云祁走到包厢外,就听见姐姐这昧良心的撒谎,欲推开房门的手一顿,拉拉着脸走了。
木冬在后面一路小跑“二郎,你等等我,二郎你腿长,木冬追不上啦,二郎啊。”
云祁疾步快行,也不等木冬追不追的上。
过了桥又觉自己莫名其妙,跟姐姐置什么气,姐姐不是经常如此嫌弃自己是个弟弟嘛,曾经还说要把自己和堂妹交换,只因为堂妹可以安静的让姐姐梳这种发髻,而自己却要姐姐拿出绝版书籍交换才行。
和管家碰头之后,又在其他巷子转了转,今日属实太忙了,买了许多上好的水田和马匹,饶是云祁再身强力壮也是累惨了。
天暗下来,吩咐了木冬今日要早早安睡勿让人扰,让秋儿等着姐姐。
秋天的早晨是美丽的,太阳刚从地平线升起,金色的光洒在屋脊,一缕缕阳光,瘟氲着朝霞。
云祁用过早饭后还不见姐姐,询问秋儿。
秋儿才禀报“大姐儿昨日直到三更天了才醉醺醺的回来,估计要睡到正午才起得来。”
云祁震惊,姐姐居然醉酒而归,姐姐从未夜晚不归家,更何况还是醉的一塌糊涂。
他狐疑猜测问道,“姐姐昨日一直和沈三娘子待在一起?”
秋儿点头后一五一十的回答“菲儿一直跟着,菲儿说大姐儿和沈三娘子二人从望江楼出来后,先是买了琵琶,后随沈三娘子去了将军府,直到醉了酒才由将军府的护卫一路护送回来。”
这话简直晴天霹雳,“姐姐还教她弹琵琶了”
想当初自己苦苦哀求姐姐,姐姐也不为所动,还是忍辱答应姐姐,自己愿穿姐姐的粉色衣裙,姐姐才愿意短暂的教了一段时间。
如今,这沈三能让姐姐主动去教她,他简直嫉妒的发狂要把琉璃盏捏碎。
木冬在一旁提醒着“二郎你别捏了,小心伤着自己,二郎要是伤着了,木冬可会伤心的啊,二郎,你看你眼睛都红了,别哭了,大姐儿不是也教过你吗?”
“我那是哭的吗?”云祁忍不住同他呛
好个沈三,也不顾男女大防直接闯入姐姐房中一把甩开纱帐。
菲儿见他这气势不敢上前去拦,只瑟瑟的候在一旁。
云祁定定的站在榻前,阴测测的盯着元姝仪。
元姝仪正酣睡着,昨夜同阿俞同饮,醉的厉害,自己酒量不差,但没想道阿俞才是酒中豪杰。
忽然觉得头顶好像有人盯着,呵,果然还未醒酒,头顶怎会有眼睛,不对,小心睁开眼睛。
见是弟弟,才放下心来,语气带着指责“云祁,出去”
云祁也不管姐姐不高兴的语气,拉拉着脸带着醋意发问“姐姐教沈三琵琶了”
元姝仪因宿醉很是头疼,一手捂着脑袋慢慢起身。
呵,如今云祁敢不经同意闯入我的房中了“菲儿,把我那件粉色的云绫锦长裙找来。

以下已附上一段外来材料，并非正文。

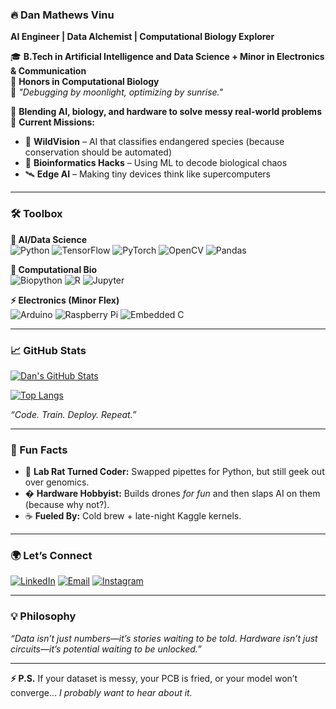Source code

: ### **🔥 Dan Mathews Vinu**  
**AI Engineer | Data Alchemist | Computational Biology Explorer**  

🎓 **B.Tech in Artificial Intelligence and Data Science + Minor in Electronics & Communication**  
🏅 **Honors in Computational Biology**  
🌙 *"Debugging by moonlight, optimizing by sunrise."*  

🔬 **Blending AI, biology, and hardware to solve messy real-world problems**  
🚀 **Current Missions:**  
- 🤖 **WildVision** – AI that classifies endangered species (because conservation should be automated)  
- 🧬 **Bioinformatics Hacks** – Using ML to decode biological chaos  
- 🛰️ **Edge AI** – Making tiny devices think like supercomputers  

---

### **🛠️ Toolbox**  

**🧠 AI/Data Science**  
![Python](https://img.shields.io/badge/Python-3776AB?style=for-the-badge&logo=python&logoColor=white)
![TensorFlow](https://img.shields.io/badge/TensorFlow-FF6F00?style=for-the-badge&logo=tensorflow&logoColor=white)
![PyTorch](https://img.shields.io/badge/PyTorch-EE4C2C?style=for-the-badge&logo=pytorch&logoColor=white)
![OpenCV](https://img.shields.io/badge/OpenCV-5C3EE8?style=for-the-badge&logo=opencv&logoColor=white)
![Pandas](https://img.shields.io/badge/Pandas-150458?style=for-the-badge&logo=pandas&logoColor=white)

**🧬 Computational Bio**  
![Biopython](https://img.shields.io/badge/Biopython-3A75A3?style=for-the-badge&logo=python&logoColor=white)
![R](https://img.shields.io/badge/R-276DC3?style=for-the-badge&logo=r&logoColor=white)
![Jupyter](https://img.shields.io/badge/Jupyter-F37626?style=for-the-badge&logo=jupyter&logoColor=white)

**⚡ Electronics (Minor Flex)**  
![Arduino](https://img.shields.io/badge/Arduino-00979D?style=for-the-badge&logo=arduino&logoColor=white)
![Raspberry Pi](https://img.shields.io/badge/Raspberry%20Pi-C51A4A?style=for-the-badge&logo=raspberrypi&logoColor=white)
![Embedded C](https://img.shields.io/badge/Embedded%20C-8A2BE2?style=for-the-badge&logo=arduino&logoColor=white)

---

### **📈 GitHub Stats**  

[![Dan's GitHub Stats](https://github-readme-stats.vercel.app/api?username=danmathews575&count_private=true&show_icons=true&theme=radical&hide_border=true&include_all_commits=true)](https://github.com/danmathews575)  

[![Top Langs](https://github-readme-stats.vercel.app/api/top-langs/?username=danmathews575&layout=compact&theme=radical&hide_border=true)](https://github.com/danmathews575)  

*“Code. Train. Deploy. Repeat.”*  

---

### **🎯 Fun Facts**  

- 🧪 **Lab Rat Turned Coder:** Swapped pipettes for Python, but still geek out over genomics.  
- � **Hardware Hobbyist:** Builds drones *for fun* and then slaps AI on them (because why not?).  
- ☕ **Fueled By:** Cold brew + late-night Kaggle kernels.  

---

### **🌍 Let’s Connect**  

[![LinkedIn](https://img.shields.io/badge/LinkedIn-Let's%20Network-0A66C2?style=for-the-badge&logo=linkedin)](https://www.linkedin.com/in/danmathewsvinu/)
[![Email](https://img.shields.io/badge/Email-danmathews575@gmail.com-EA4335?style=for-the-badge&logo=gmail)](mailto:dan.mathews575@gmail.com)
[![Instagram](https://img.shields.io/badge/Instagram-@dan.mathews_-E4405F?style=for-the-badge&logo=instagram)](https://www.instagram.com/dan.mathews_/)  

---

### **💡 Philosophy**  

*“Data isn’t just numbers—it’s stories waiting to be told. Hardware isn’t just circuits—it’s potential waiting to be unlocked.”*  

---  

**⚡ P.S.** If your dataset is messy, your PCB is fried, or your model won’t converge… *I probably want to hear about it.*  
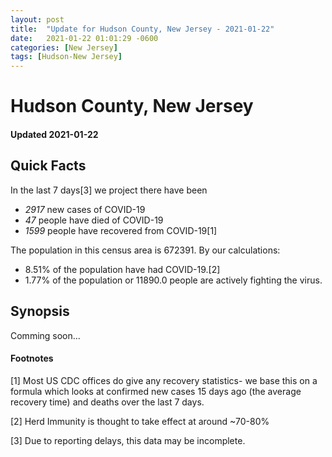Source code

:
 ```yaml
---
layout: post
title:  "Update for Hudson County, New Jersey - 2021-01-22"
date:   2021-01-22 01:01:29 -0600
categories: [New Jersey]
tags: [Hudson-New Jersey]
---
```


# Hudson County, New Jersey
#### Updated 2021-01-22

## Quick Facts

In the last 7 days[3] we project there have been
- *2917* new cases of COVID-19
- *47* people have died of COVID-19
- *1599* people have recovered from COVID-19[1]

The population in this census area is 672391. By our calculations:
- 8.51% of the population have had COVID-19.[2]
- 1.77% of the population or 11890.0 people are actively fighting the virus.

## Synopsis

Comming soon...


#### Footnotes

[1] Most US CDC offices do give any recovery statistics- we base this on a formula which looks at confirmed new cases
15 days ago (the average recovery time) and deaths over the last 7 days.

[2] Herd Immunity is thought to take effect at around ~70-80%

[3] Due to reporting delays, this data may be incomplete.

”
云祁一听又是粉裙子,下意识后退两步,但气势不减。
“姐姐可还记得,我才是姐姐的血脉至亲,我们才是一母同胞的亲姐弟。”
“怎么,我教阿俞弹琵琶,云祁就如此吃醋。”
“阿俞妹妹在这汴京一无双亲兄长照拂,二无至亲好友相助,她孤身一人还要忍受流言蜚语,小娘子属实不易,我与她甚是交心,以后,阿俞是我妹妹,也是你妹妹,你不许再找探子盯着她了。”
元姝仪没想到云祁的反应这么大,和一个小娘子吃什么醋。
云祁简直大为震惊“姐姐啊,你和沈三才见了几面,你了解她吗,你知不知道她母亲尔昭公主的传闻。”

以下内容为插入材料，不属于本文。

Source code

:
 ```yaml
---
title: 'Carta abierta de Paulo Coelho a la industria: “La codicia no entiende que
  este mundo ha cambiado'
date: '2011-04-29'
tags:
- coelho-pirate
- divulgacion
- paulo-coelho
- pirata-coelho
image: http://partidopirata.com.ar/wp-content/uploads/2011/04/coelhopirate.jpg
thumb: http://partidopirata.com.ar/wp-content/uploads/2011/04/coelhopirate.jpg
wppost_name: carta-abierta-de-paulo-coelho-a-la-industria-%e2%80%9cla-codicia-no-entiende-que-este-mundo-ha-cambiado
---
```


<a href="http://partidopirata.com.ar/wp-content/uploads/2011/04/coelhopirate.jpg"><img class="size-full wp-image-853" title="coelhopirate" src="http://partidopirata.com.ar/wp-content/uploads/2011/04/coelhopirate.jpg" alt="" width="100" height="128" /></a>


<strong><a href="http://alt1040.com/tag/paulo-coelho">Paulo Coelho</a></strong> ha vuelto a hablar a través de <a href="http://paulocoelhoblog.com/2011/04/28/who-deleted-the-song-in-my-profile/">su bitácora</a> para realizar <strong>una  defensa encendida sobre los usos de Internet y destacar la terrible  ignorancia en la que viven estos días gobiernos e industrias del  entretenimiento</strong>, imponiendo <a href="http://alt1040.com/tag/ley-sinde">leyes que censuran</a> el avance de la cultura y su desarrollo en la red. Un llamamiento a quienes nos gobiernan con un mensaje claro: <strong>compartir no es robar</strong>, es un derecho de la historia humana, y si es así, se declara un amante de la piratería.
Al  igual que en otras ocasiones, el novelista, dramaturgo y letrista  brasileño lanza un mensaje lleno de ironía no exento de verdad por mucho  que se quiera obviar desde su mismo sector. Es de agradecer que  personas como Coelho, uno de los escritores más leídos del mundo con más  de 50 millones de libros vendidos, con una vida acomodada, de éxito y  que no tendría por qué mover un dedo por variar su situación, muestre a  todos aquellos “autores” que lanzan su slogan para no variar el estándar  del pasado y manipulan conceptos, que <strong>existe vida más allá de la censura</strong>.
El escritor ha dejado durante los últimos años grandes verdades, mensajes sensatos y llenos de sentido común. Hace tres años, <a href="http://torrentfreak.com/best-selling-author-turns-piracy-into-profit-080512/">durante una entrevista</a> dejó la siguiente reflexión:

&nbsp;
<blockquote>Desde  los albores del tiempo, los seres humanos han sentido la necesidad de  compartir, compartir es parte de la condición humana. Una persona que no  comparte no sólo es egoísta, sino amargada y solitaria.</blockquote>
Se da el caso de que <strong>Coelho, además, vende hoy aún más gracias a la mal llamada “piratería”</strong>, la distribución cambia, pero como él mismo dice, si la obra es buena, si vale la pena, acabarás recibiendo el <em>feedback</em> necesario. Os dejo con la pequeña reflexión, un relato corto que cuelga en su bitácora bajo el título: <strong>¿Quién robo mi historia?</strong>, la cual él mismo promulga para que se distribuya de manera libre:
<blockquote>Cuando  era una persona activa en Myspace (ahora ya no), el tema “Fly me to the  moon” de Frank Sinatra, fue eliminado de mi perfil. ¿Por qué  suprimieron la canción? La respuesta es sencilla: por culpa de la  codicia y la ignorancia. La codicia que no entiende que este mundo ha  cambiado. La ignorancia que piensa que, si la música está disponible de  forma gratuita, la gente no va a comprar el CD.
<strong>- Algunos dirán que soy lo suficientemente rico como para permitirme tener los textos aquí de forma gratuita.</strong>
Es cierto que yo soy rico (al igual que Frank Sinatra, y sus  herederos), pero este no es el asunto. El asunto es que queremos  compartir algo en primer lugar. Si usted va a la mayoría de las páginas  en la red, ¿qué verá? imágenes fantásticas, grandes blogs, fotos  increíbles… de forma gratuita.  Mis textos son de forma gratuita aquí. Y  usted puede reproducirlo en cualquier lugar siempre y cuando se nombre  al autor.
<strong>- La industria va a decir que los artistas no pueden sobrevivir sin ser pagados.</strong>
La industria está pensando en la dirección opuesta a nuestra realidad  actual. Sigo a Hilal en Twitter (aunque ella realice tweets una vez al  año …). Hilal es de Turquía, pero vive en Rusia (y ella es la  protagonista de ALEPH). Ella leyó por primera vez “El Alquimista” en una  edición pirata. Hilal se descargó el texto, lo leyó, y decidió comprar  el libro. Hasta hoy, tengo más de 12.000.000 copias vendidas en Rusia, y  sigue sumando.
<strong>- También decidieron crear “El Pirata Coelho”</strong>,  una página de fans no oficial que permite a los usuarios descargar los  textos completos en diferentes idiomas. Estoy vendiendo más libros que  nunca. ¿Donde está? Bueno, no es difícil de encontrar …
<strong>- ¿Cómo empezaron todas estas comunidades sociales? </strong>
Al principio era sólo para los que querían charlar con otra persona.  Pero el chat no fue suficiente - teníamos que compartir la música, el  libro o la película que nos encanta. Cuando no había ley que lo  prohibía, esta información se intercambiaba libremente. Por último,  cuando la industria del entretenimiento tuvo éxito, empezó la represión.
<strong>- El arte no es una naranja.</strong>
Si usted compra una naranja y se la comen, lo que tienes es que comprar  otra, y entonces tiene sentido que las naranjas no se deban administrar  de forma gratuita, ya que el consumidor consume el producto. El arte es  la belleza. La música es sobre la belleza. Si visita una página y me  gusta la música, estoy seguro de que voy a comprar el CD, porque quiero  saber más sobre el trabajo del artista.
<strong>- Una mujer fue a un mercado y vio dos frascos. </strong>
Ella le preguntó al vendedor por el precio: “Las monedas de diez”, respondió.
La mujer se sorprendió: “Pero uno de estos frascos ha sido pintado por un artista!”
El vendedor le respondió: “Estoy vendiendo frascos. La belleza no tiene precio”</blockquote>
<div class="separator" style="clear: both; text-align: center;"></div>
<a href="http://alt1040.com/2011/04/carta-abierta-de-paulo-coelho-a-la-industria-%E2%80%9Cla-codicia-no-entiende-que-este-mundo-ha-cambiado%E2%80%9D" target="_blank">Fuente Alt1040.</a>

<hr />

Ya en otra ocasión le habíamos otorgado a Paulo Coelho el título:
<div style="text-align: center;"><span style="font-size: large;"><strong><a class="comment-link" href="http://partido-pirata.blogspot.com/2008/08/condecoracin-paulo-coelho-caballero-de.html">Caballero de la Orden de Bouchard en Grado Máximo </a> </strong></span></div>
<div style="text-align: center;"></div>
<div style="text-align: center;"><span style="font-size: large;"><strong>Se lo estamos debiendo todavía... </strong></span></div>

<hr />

“你也说了,是传闻,要知,传闻为虚不可信,这些多是由恶意之人肆意散播,为的就是击垮沈家,云祁你如今也十八了,怎么想法还如此简单。”
元姝仪有些头疼,云祁为什么如此幼稚,这些道理连阿俞妹妹都看得透彻,阿俞还劝解我不要担忧,多好的妹妹啊,不像云祁,动不动就吃醋,我以后的弟妹可要怎么办啊。